_PROMPT:_
In the material below, find the line with "- T12 vertebra: (x=228, y=280)–(x=287, y=352)" and the line with "54, 121, 58]". Output exactly those two lines and all lines between them, leaving out pictures.

_MATERIAL SUPPLIED:_
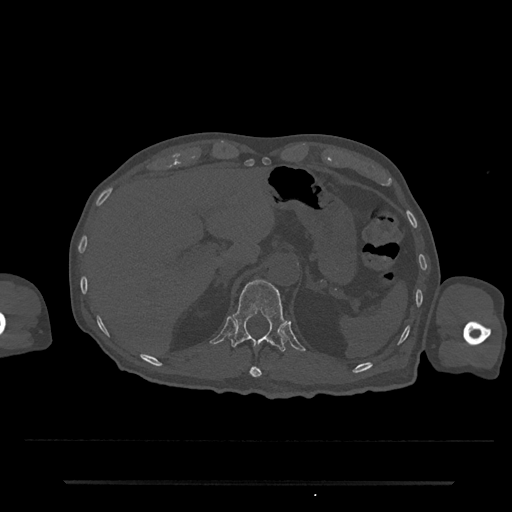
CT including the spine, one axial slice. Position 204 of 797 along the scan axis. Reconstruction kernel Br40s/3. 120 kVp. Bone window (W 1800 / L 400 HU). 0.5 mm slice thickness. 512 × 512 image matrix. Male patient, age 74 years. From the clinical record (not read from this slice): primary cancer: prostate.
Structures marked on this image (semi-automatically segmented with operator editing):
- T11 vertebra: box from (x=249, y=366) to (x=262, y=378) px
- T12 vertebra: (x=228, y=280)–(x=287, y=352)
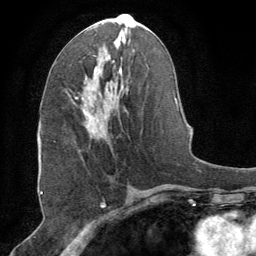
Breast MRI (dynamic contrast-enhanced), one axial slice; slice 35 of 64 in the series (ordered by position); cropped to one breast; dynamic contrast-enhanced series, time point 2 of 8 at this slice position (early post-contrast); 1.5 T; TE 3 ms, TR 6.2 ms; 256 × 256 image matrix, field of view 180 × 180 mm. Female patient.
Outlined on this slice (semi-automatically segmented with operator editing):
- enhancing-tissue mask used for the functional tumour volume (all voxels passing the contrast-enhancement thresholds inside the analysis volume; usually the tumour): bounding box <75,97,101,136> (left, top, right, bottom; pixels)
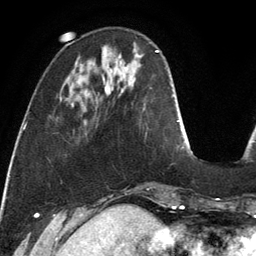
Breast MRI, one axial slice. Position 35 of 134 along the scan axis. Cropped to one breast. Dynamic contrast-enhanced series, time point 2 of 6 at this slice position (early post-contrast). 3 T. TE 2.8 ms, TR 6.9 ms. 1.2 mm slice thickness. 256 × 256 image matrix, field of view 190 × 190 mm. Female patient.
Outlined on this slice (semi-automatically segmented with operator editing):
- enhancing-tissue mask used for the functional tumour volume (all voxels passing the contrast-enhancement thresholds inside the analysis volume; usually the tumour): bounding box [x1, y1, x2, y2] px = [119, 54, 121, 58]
--
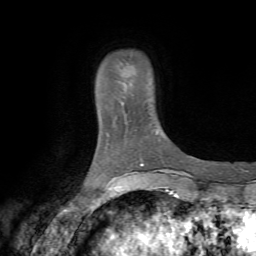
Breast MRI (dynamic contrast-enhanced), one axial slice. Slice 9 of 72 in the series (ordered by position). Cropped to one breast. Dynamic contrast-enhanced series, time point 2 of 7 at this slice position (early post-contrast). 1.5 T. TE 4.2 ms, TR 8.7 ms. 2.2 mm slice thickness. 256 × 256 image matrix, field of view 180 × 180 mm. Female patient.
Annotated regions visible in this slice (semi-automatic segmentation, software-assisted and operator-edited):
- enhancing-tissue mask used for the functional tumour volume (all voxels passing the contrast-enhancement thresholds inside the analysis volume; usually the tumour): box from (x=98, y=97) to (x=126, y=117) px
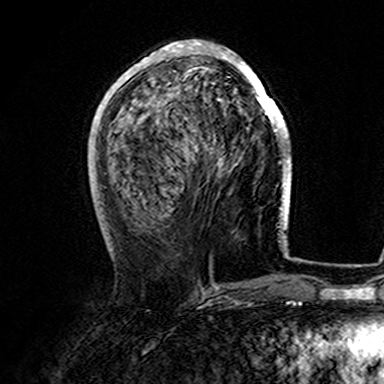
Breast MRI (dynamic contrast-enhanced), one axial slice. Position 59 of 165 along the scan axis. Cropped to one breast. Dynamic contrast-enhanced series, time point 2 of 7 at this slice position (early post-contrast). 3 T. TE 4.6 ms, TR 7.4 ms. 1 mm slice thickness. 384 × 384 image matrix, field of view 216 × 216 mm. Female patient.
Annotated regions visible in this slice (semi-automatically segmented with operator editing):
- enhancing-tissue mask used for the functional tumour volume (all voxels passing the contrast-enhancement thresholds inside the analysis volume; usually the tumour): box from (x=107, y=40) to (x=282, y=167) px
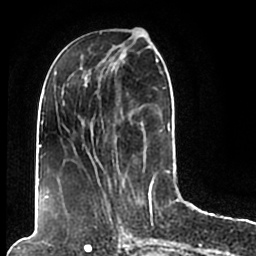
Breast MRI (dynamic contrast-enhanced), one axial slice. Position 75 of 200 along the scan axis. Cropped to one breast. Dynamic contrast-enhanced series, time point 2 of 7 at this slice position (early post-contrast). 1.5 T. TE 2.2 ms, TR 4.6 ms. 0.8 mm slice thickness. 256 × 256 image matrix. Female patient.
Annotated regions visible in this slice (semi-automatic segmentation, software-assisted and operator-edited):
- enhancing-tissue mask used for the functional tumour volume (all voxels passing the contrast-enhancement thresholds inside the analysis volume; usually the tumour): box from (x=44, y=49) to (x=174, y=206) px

_TASK RESULT:_
- T12 vertebra: (x=228, y=280)–(x=287, y=352)
Breast MRI (dynamic contrast-enhanced), one axial slice; slice 35 of 64 in the series (ordered by position); cropped to one breast; dynamic contrast-enhanced series, time point 2 of 8 at this slice position (early post-contrast); 1.5 T; TE 3 ms, TR 6.2 ms; 256 × 256 image matrix, field of view 180 × 180 mm. Female patient.
Outlined on this slice (semi-automatically segmented with operator editing):
- enhancing-tissue mask used for the functional tumour volume (all voxels passing the contrast-enhancement thresholds inside the analysis volume; usually the tumour): bounding box <75,97,101,136> (left, top, right, bottom; pixels)
Breast MRI, one axial slice. Position 35 of 134 along the scan axis. Cropped to one breast. Dynamic contrast-enhanced series, time point 2 of 6 at this slice position (early post-contrast). 3 T. TE 2.8 ms, TR 6.9 ms. 1.2 mm slice thickness. 256 × 256 image matrix, field of view 190 × 190 mm. Female patient.
Outlined on this slice (semi-automatically segmented with operator editing):
- enhancing-tissue mask used for the functional tumour volume (all voxels passing the contrast-enhancement thresholds inside the analysis volume; usually the tumour): bounding box [x1, y1, x2, y2] px = [119, 54, 121, 58]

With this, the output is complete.